Et puis, Clerambault fut connu. Et puis, ce fut la gloire. Bertin, bien étonné, content sincèrement du succès de l’ami, un peu vexé tout de même, laissait entendre qu’il le trouvait exagéré et que le meilleur Clerambault était le Clerambault inconnu,—celui d’avant la renommée. Il entreprenait parfois de le démontrer à Clerambault, qui ne disait ni oui ni non, car il n’en savait rien, et ne s’en occupait guère: il avait toujours une nouvelle œuvre en tête.—Les deux vieux camarades étaient restés en excellents termes; mais ils avaient laissé leurs relations peu à peu s’espacer.

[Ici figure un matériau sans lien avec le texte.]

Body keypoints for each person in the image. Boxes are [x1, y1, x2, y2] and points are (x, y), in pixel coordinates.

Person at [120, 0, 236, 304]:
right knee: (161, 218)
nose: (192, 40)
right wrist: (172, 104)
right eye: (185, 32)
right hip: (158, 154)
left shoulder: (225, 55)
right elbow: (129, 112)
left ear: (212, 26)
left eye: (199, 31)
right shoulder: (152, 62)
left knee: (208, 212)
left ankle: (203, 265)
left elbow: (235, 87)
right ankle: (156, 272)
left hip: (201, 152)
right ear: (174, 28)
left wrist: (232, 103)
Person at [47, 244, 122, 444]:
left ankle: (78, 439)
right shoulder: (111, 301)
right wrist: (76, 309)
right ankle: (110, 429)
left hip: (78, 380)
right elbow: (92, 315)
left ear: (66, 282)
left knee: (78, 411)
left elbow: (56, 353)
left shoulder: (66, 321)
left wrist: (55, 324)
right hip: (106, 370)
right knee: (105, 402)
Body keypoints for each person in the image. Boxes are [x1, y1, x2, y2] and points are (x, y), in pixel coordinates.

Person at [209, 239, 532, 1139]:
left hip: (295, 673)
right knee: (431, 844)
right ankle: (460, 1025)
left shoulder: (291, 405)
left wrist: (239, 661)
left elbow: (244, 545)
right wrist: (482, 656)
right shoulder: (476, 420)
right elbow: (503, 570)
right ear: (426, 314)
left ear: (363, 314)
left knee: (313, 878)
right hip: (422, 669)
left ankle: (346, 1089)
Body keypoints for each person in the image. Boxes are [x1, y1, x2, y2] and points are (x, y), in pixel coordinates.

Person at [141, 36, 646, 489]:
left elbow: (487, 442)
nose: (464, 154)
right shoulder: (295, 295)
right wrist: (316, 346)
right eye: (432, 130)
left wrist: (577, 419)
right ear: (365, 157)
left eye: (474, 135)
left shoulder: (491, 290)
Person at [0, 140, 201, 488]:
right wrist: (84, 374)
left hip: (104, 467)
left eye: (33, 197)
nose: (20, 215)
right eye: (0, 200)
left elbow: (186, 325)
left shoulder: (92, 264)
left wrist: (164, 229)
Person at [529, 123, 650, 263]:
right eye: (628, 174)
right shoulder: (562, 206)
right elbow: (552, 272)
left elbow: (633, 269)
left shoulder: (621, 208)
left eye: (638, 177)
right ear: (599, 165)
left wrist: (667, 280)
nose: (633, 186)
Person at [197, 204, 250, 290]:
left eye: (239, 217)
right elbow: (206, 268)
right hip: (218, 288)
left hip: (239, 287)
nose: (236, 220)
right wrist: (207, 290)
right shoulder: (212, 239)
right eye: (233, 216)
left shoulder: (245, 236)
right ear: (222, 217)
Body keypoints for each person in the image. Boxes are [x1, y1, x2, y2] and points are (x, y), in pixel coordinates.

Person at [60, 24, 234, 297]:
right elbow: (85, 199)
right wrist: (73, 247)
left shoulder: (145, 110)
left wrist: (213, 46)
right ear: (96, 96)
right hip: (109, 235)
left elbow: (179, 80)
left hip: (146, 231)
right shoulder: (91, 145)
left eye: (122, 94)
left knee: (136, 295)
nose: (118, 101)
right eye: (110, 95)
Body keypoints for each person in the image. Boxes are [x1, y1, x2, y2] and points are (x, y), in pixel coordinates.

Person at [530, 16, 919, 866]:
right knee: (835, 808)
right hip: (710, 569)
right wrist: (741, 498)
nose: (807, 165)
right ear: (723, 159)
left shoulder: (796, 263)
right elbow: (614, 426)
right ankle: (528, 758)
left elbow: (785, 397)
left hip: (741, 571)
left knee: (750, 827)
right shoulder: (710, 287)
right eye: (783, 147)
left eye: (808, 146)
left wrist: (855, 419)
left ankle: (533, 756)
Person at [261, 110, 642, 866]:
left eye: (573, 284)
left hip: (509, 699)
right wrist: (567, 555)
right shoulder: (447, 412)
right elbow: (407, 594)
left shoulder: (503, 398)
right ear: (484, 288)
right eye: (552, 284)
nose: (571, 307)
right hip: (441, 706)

La guerre avait fait de Bertin un furieux cocardier. Autrefois, au lycée, il scandalisait le provincial Clerambault par son irrespect effronté pour toutes les valeurs, politiques ou sociales: patrie, morale, religion. Dans ses œuvres littéraires, il avait continué de promener son anarchisme, mais sous une forme sceptique, mondaine et lassée, qui répondait au goût de sa riche clientèle. Avec cette clientèle et tous les fournisseurs, ses confrères de la presse et des théâtres du boulevard, ces petits-neveux de Parny et de Crébillon junior, il s’érigea soudain en Brutus, immolant ses fils. Son excuse d’ailleurs était qu’il n’en avait pas. Mais peut-être le regrettait-il.

Clerambault n’avait rien à lui reprocher; aussi n’y songeait-il point. Mais il songeait encore moins que son vieux camarade l’amoraliste se ferait contre lui le procureur de la Patrie outragée. Était-ce seulement de la Patrie? La furieuse diatribe que Bertin déversa sur Clerambault décelait, semblait-il, un ressentiment personnel, que Clerambault ne s’expliquait pas. Dans le désarroi des esprits, il eût été compréhensible que Bertin fût choqué par la pensée de Clerambault et s’en expliquât avec lui, librement, seul à seul.—Mais, sans le prévenir, il débutait par une exécution publique. En première page de son journal, il l’empoignait, avec une violence inouïe. Il n’attaquait pas seulement ses idées, mais son caractère. De la crise de conscience tragique de Clerambault, il faisait un accès de mégalomanie littéraire, dont était responsable un succès disproportionné. On eût dit qu’il cherchât les termes les plus blessants pour l’amour-propre de Clerambault. Il terminait sur un ton de supériorité outrageante, en le sommant de rétracter ses erreurs.